Objectif tensionnel : du neuf
L'objectif tensionnel chez le diabétique hypertendu, qui se situait jusque-là en dessous de 130/80 mmHg en mesure conventionnelle au cabinet médical, est désormais identique à celui de tous les hypertendus, c'est-à-dire compris entre 130 et 139 mm Hg pour la PAS et inférieur à 90 mmHg pour la PAD (6). Le résultat obtenu en mesure conventionnelle doit être confirmé en dehors du cabinet médical. Ces nouveaux objectifs sont très proches de ceux préconisés par les dernières recommandations européennes sur l'HTA (PAS entre 130–139 et PAD entre 80-85 mmHg chez tous les hypertendus (7) et par les récents guidelines américains sur le diabète (PAS < 140 et PAD < 80 mmHg chez tous les diabétiques hypertendus (8). Les données de la littérature études HOT, ADVANCE, ACCORD, sous-groupe de diabétiques de l'étude INVEST) en effet sont d'un faible niveau de preuve concernant la pertinence d'un objectif tensionnel inférieur à 130/80 mmHg chez les diabétiques.
Les bloqueurs du SRA en première ligne
› Au plan thérapeutique, les inhibiteurs de l’enzyme de conversion (IEC) et les antagonistes des récepteurs de l’angiotensine 2 (ARA2 ou sartans) doivent être préférés en première intention dès le stade de microalbuminurie (6). « En l’absence de microalbuminurie le choix, bien que plus large, se porte volontiers aussi vers ces familles thérapeutiques », indique le Pr Valensi.
› L'HTA du diabétique étant volontiers résistante à ce seul traitement, il est souvent nécessaire de passer à la bi- voire à la trithérapie. Dans ce cas, les combinaisons fixes doivent être préférées (6) afin de favoriser l'observance. La combinaison thérapeutique doit alors toujours comporter un bloqueur du système rénine angiotensine (SRA) (7), en pratique un IEC ou un ARA 2, dont les propriétés néphroprotectrices sont établies en dehors de la baisse tensionnelle qu'ils induisent.
Lorsqu’une trithérapie est nécessaire, l'association de choix chez l'hypertendu « tout venant » est
celle combinant un bloqueur du SRA, un diurétique thiazidique et un antagoniste calcique (7).
À noter que malgré leur effet favorisant l’augmentation glycémique ou lipidique, les diurétiques thiazidiques et les bêta-bloquants restent très utiles, tout particulièrement les bêta-bloquants lorsqu'il existe une indication élective telle qu'une coronaropathie.
L'association de deux bloqueurs du SRA (IEC, ARA2, inhibiteur direct de la rénine) relève d'une prise en charge spécialisée.
Repères pour le suivi
› Pour juger de l'efficacité du traitement antihypertenseur, la mesure de la PA en dehors du cabinet médical est recommandée (5). Attention à la survenue d'une hypotension orthostatique favorisée par le traitement antihypertenseur.

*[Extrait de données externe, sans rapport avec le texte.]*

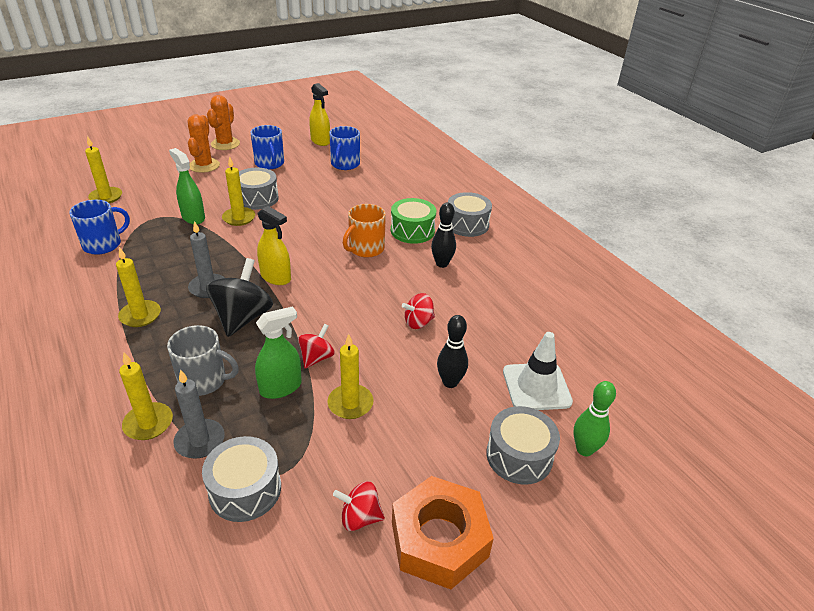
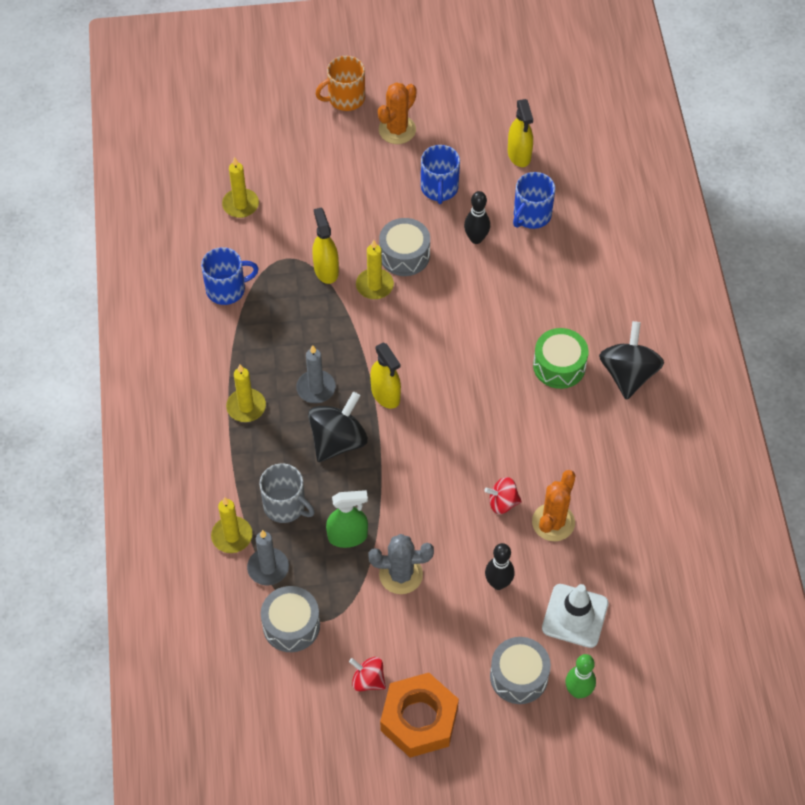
camera: 25 degrees right, 20 degrees up
green spray bottle [169,148,205,224] -> yellow spray bottle [312,207,339,284]
orange cactus [188,114,220,173] -> orange cactus moved to [532,470,575,541]
red spinning top [298,324,335,369] -> none
yellow candle [328,334,374,419] -> grey cactus [369,534,434,594]
orange mug [343,204,386,257] -> orange mug moved to [316,56,365,111]
black bowling pin [431,203,456,268] -> black bowling pin moved to [464,191,490,244]
grey drum [448,192,492,237] -> black spinning top [599,321,664,400]

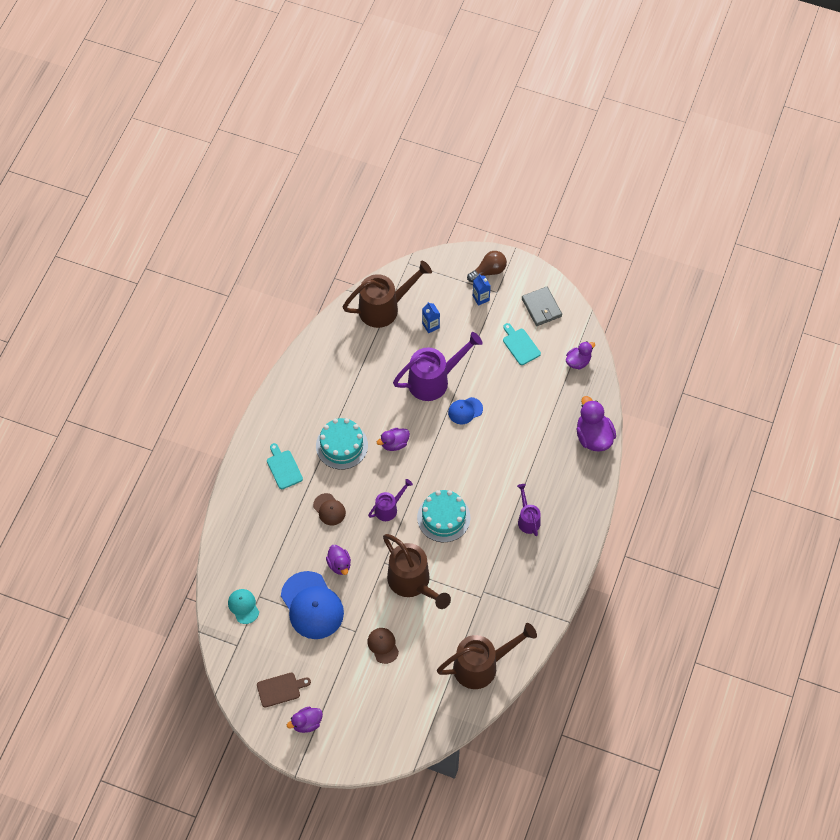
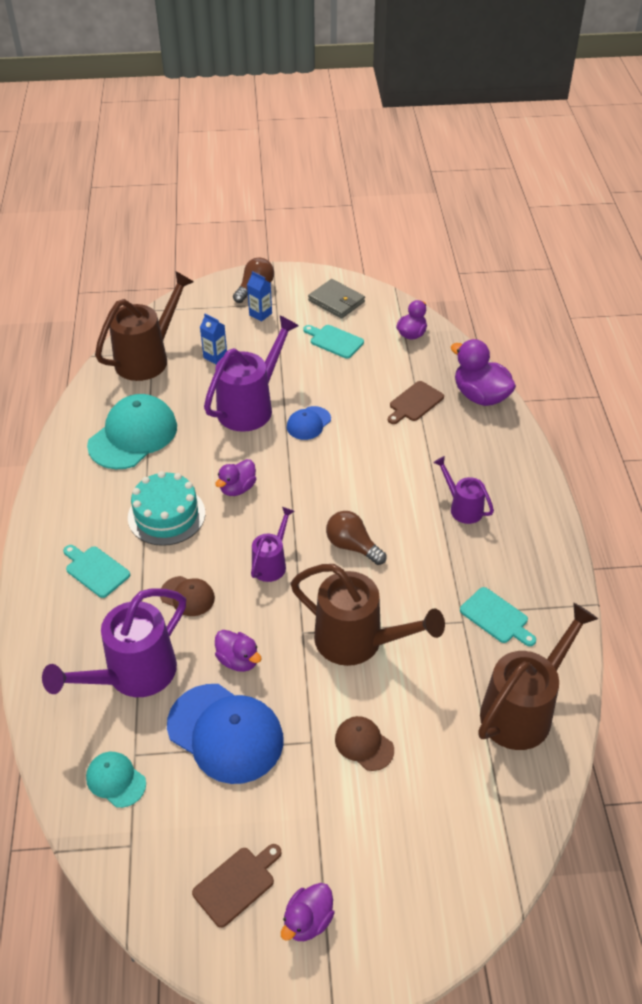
camera: 25 degrees left, 15 degrees down
turquoise cake [417,490,470,542] -> brown light bulb [326,511,386,565]
none -> purple watering can [42,588,186,697]
none -> turquoise cap [87,394,177,469]
none -> brown cutting board [388,381,444,424]
none -> turquoise cutting board [460,587,536,646]

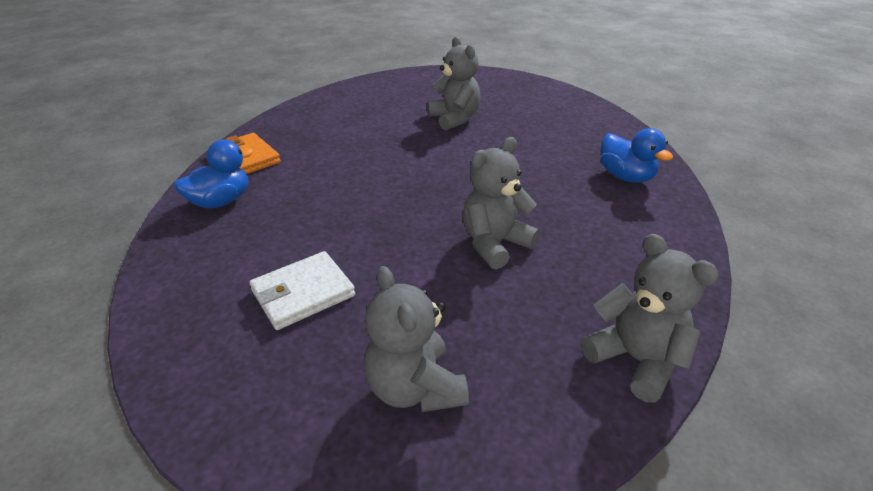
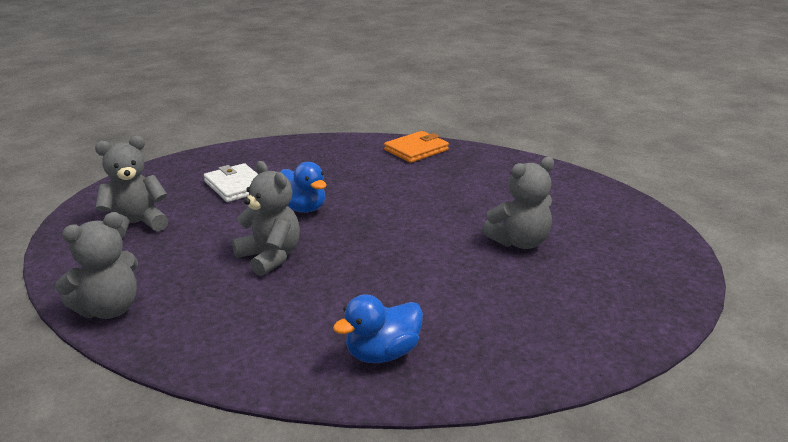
camera: 90 degrees right, 10 degrees down
blue duck [174,140,254,209] -> blue duck moved to [280,162,326,213]

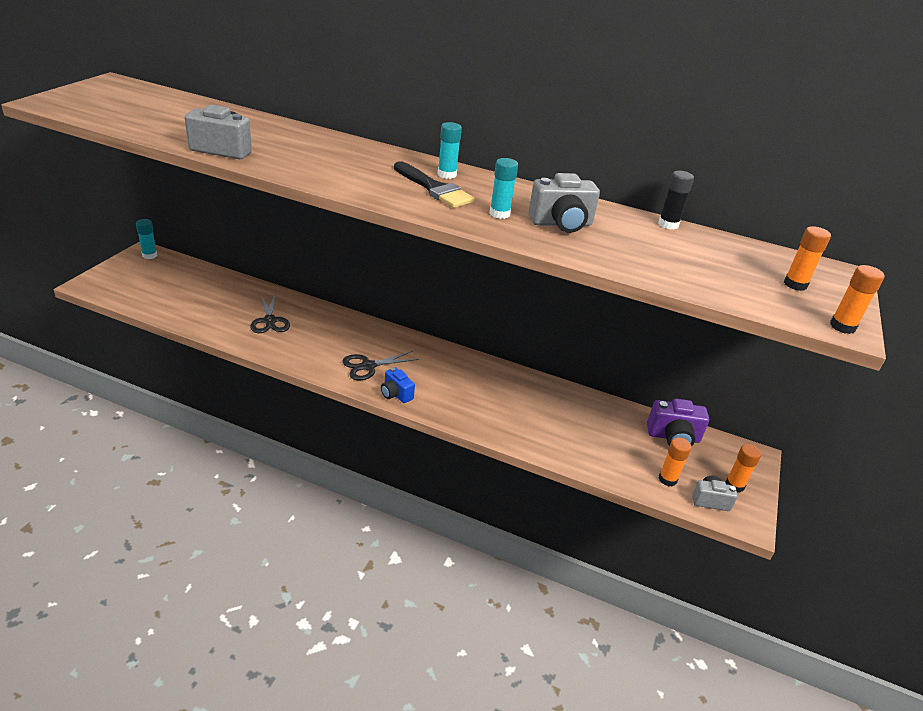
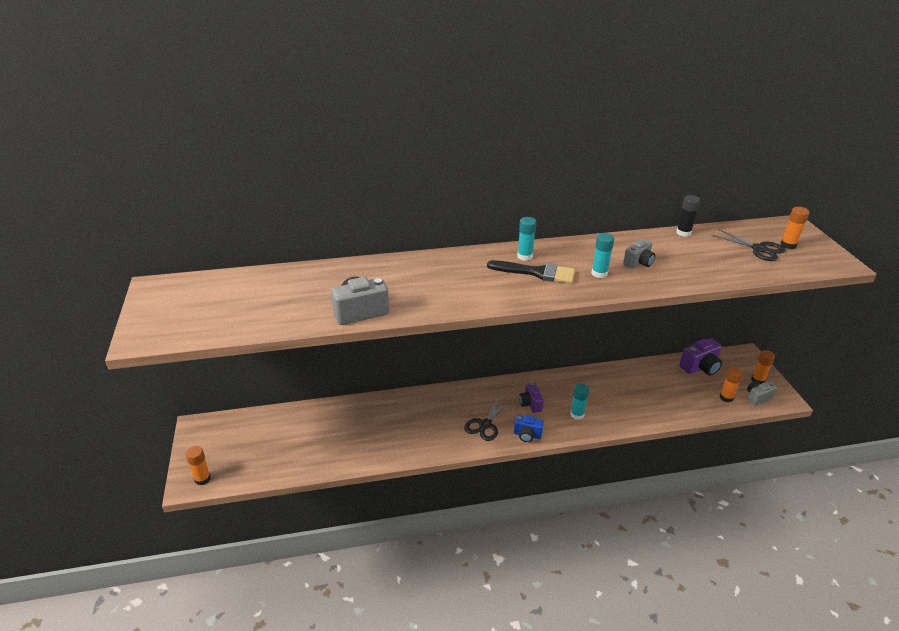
camera: 30 degrees left, 0 degrees up
turquoise glue stick [136,219,157,259] -> turquoise glue stick moved to [570,383,589,420]
black scissors [250,294,290,333] -> black scissors moved to [712,229,785,261]
grey camera [528,173,600,233] -> grey camera [623,239,655,269], size x0.64
orange glue stick [830,265,885,334] -> orange glue stick moved to [186,446,211,485]
none -> purple camera [519,383,544,413]

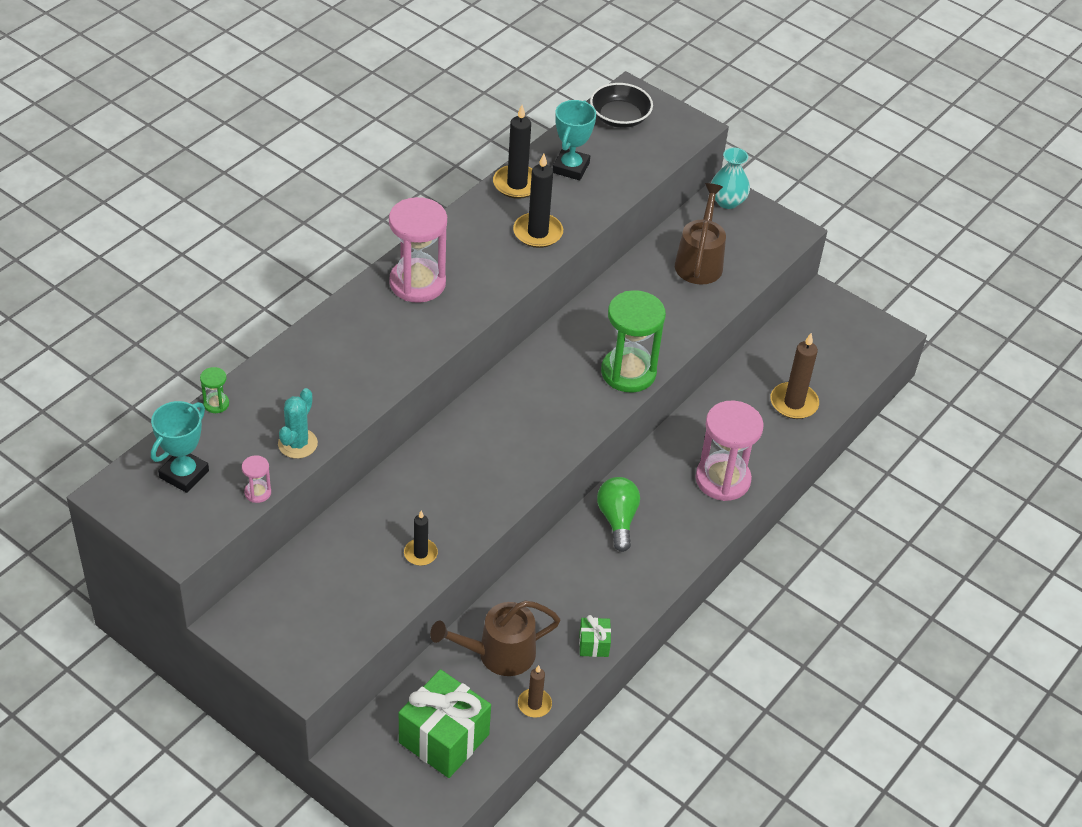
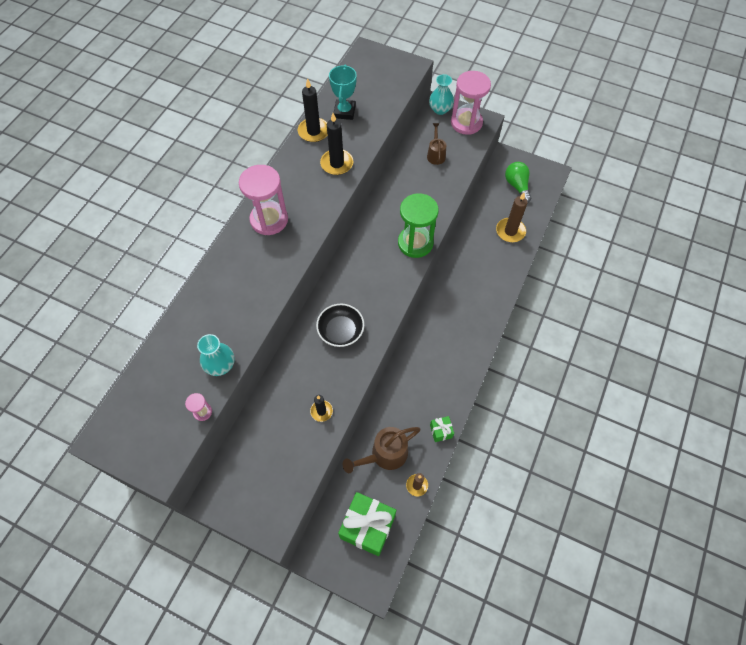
camera: 10 degrees left, 15 degrees up
turquoise trophy [151,401,209,493] -> none
green hourglass [200,367,229,413] -> none
turquoise cactus [278,388,318,459] -> turquoise vase [197,334,235,376]
black bowl [590,83,653,128] -> black bowl moved to [316,304,364,347]
green light bulb [597,477,640,552] -> green light bulb moved to [505,162,531,202]
brown watering can [675,183,726,285] -> brown watering can [427,123,446,165], size x0.62
pink hourglass [696,401,764,501] -> pink hourglass moved to [451,71,491,135]

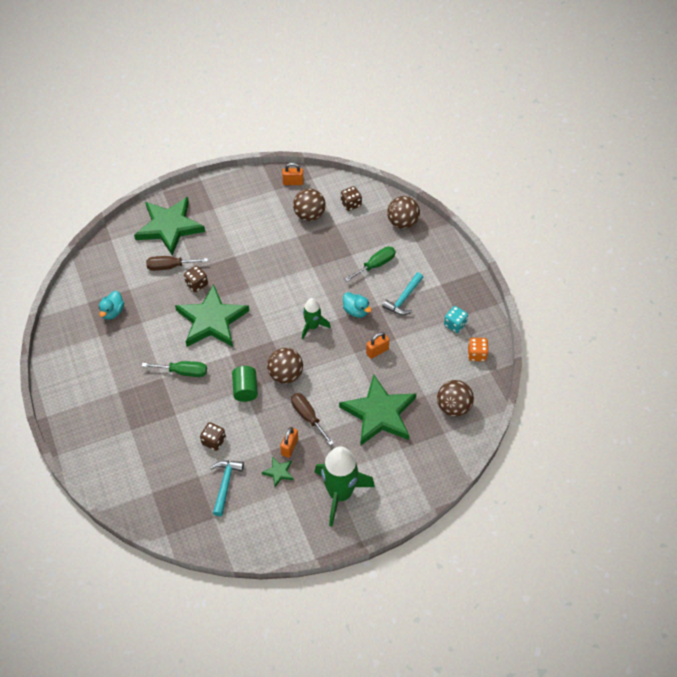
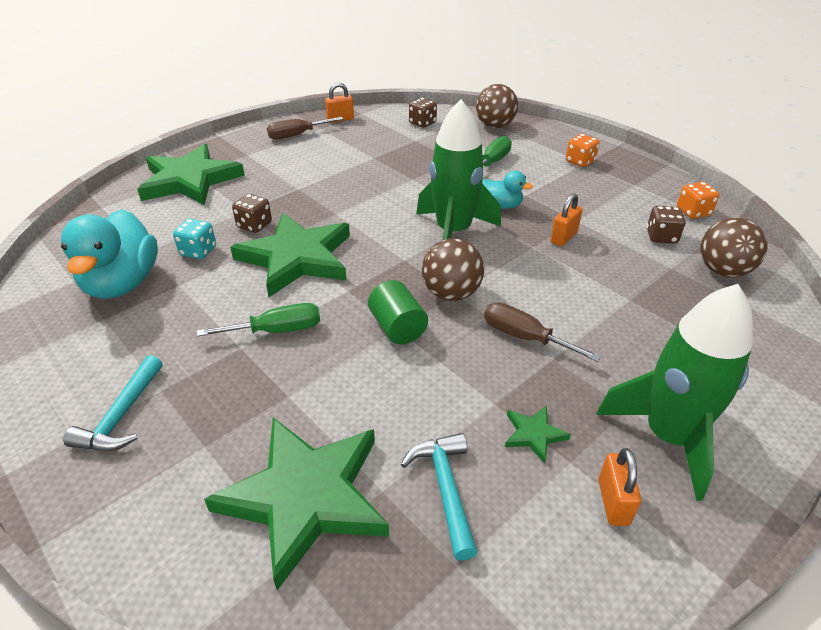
camera: 20 degrees left, 15 degrees down
turquoise duck [99,291,124,320] -> turquoise duck [61,209,158,299], size x1.93
brown screwdriver [146,256,208,271] -> brown screwdriver moved to [267,117,343,139]
brown dice [200,422,226,451] -> brown dice moved to [647,206,686,244]
orange padlock [280,427,298,458] -> orange padlock moved to [598,448,641,526]
brown ball [293,189,325,221] -> none
green rocket [302,298,331,339] -> green rocket [416,99,501,240], size x1.81
green star [339,375,416,446] -> green star moved to [204,418,389,590]
turquoise hammer [382,272,423,315] -> turquoise hammer moved to [63,355,163,451]
turquoise dice [444,306,468,333] -> turquoise dice moved to [173,219,216,259]
none -> orange dice [566,134,600,167]

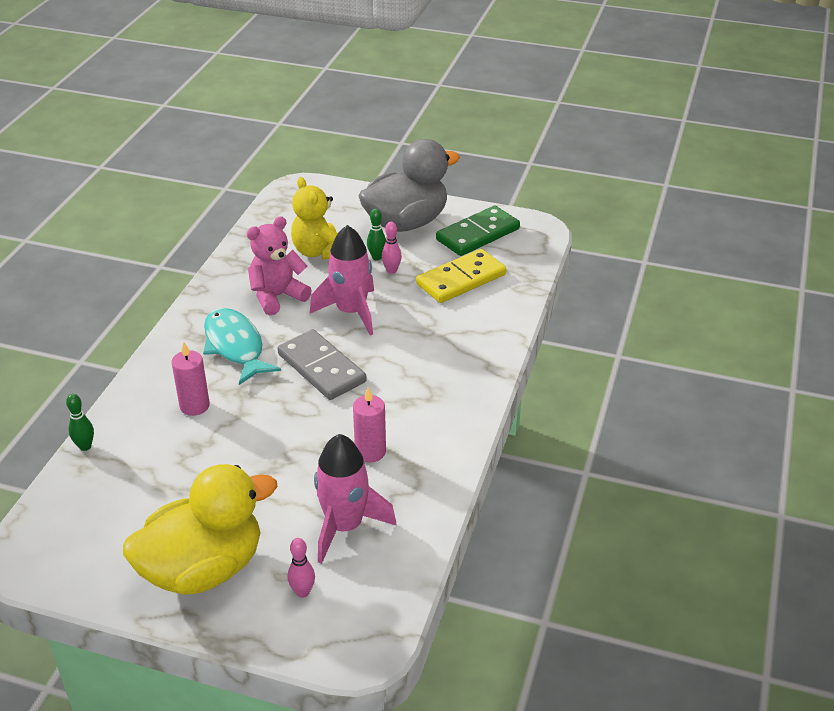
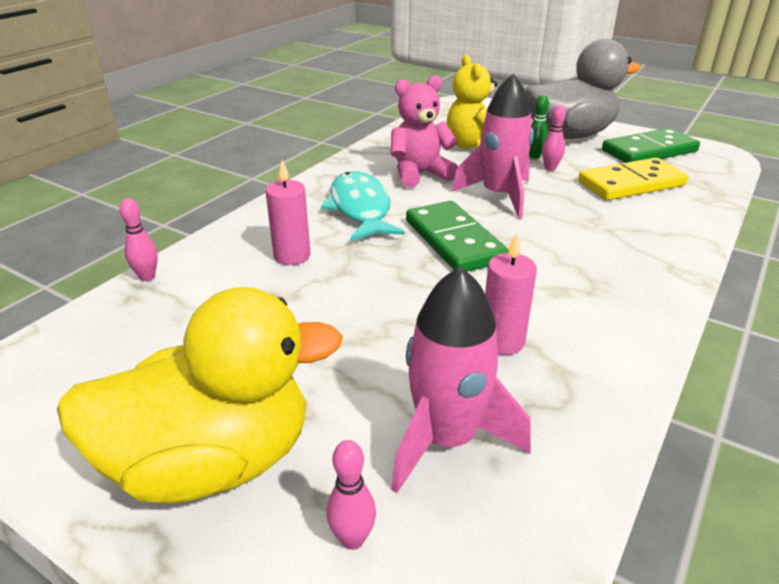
camera: 15 degrees right, 5 degrees down
green bowling pin [66,394,94,451] -> pink bowling pin [119,198,158,281]
grey domino [277,330,367,400] -> green domino [406,201,509,272]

› Le suivi biologique recommandé chez tous les diabétiques, a fortiori s'ils sont hypertendus, comporte, outre le dosage trimestriel de l'HbA1c, un contrôle annuel de la glycémie à jeun, du bilan lipidique, de la microalbuminurie, de la créatininémie à jeun et du DFG. Un ECG de repos doit également être réalisé tous les ans, de même que le dépistage de la rétinopathie diabétique (9).
› Après chaque introduction ou adaptation posologique des bloqueurs du système rénine angiotensine et/ou des diurétiques, il est recommandé de réaliser un ionogramme sanguin avec créatininémie et débit de filtration glomérulaire estimé (6).